The ONS has concluded there is no reduction in Council Tax liability and the Council Tax rebate in England should be classified as a payable tax credit

Britain's Office for National Statistics said on Monday that it would treat a one-off £150 ($201) reduction in English households' council tax payments in April as a tax credit rather than a reduction in their liabilities.

Britain's government has announced a range of measures to compensate households for surging energy bills, and economists and bond investors are closely looking at whether the ONS treats them as price cuts that will lower headline inflation rates.

The ONS has concluded there is no reduction in Council Tax liability and the Council Tax rebate in England should be classified as a payable tax credit, specifically as a current transfer paid by the central government subsector to the households sector, the statistics office said.

An ONS spokesperson was not immediately able to say what implication if any this would have for inflation. A broader ruling on the inflation impact of government measures is due on March 23.
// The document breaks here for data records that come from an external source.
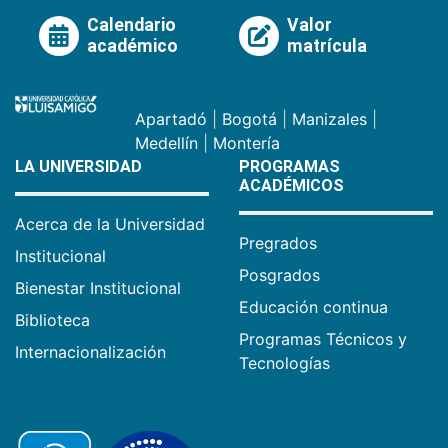
Calendario
Valor
académico
matrícula
Apartadó
|
Bogotá
|
Manizales
|
Medellín
|
Montería
LA UNIVERSIDAD
PROGRAMAS
ACADÉMICOS
Acerca de la Universidad
Pregrados
Institucional
Posgrados
Bienestar Institucional
Educación continua
Biblioteca
Programas Técnicos y
Internacionalización
Tecnologías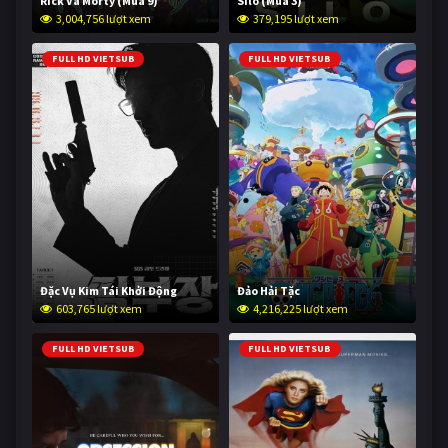
Rick Và Morty (Mùa 9)
Silo (Mùa 3)
3,004,756 lượt xem
379,195 lượt xem
FULL HD VIETSUB
FULL HD VIETSUB
Đặc Vụ Kim Tái Khởi Động
Đảo Hải Tặc
603,765 lượt xem
4,216,225 lượt xem
FULL HD VIETSUB
FULL HD VIETSUB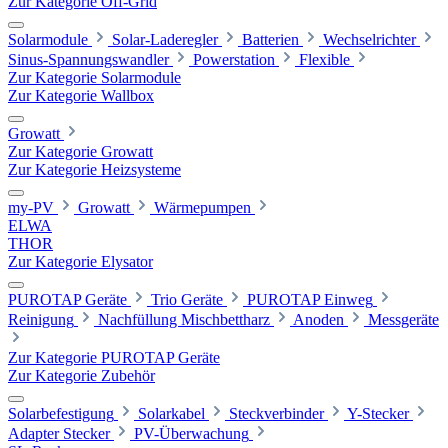
Zur Kategorie Off-Grid
Solarmodule
Solar-Laderegler
Batterien
Wechselrichter
Sinus-Spannungswandler
Powerstation
Flexible
Zur Kategorie Solarmodule
Zur Kategorie Wallbox
Growatt
Zur Kategorie Growatt
Zur Kategorie Heizsysteme
my-PV
Growatt
Wärmepumpen
ELWA
THOR
Zur Kategorie Elysator
PUROTAP Geräte
Trio Geräte
PUROTAP Einweg
Reinigung
Nachfüllung Mischbettharz
Anoden
Messgeräte
Zur Kategorie PUROTAP Geräte
Zur Kategorie Zubehör
Solarbefestigung
Solarkabel
Steckverbinder
Y-Stecker
Adapter Stecker
PV-Überwachung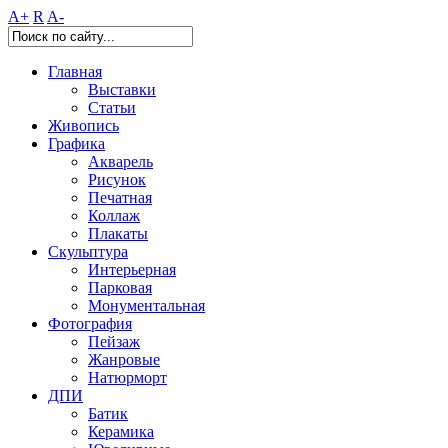
A+
R
A-
Главная
Выставки
Статьи
Живопись
Графика
Акварель
Рисунок
Печатная
Коллаж
Плакаты
Скульптура
Интерьерная
Парковая
Монументальная
Фотография
Пейзаж
Жанровые
Натюрморт
ДПИ
Батик
Керамика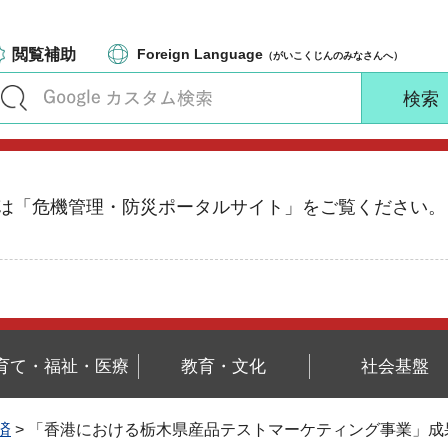
閲覧補助
Foreign Language
（がいこくじんのみなさんへ）
る情報は「危機管理・防災ポータルサイト」をご覧ください。
育て・福祉・医療
教育・文化
社会基盤
済
> 「香港における栃木県産品テストマーケティング事業」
Council tax is not included in the main consumer prices index (CPI) measure targeted by the Bank of England, which the central bank expects to hit a 30-year high of more than 7% in April when regulated household energy bills surge by 50%.

But 'council tax and other rates' account for 4.50% of the basket of goods and services which goes into the longer-running retail prices index (RPI) inflation measure which is used in many commercial contracts and to calculate interest payments on £500 billion of inflation-linked government bonds.

Council tax and other local authority charges also make up about 3% of the newer CPIH measure, which - like RPI - includes a wider range of housing costs than CPI.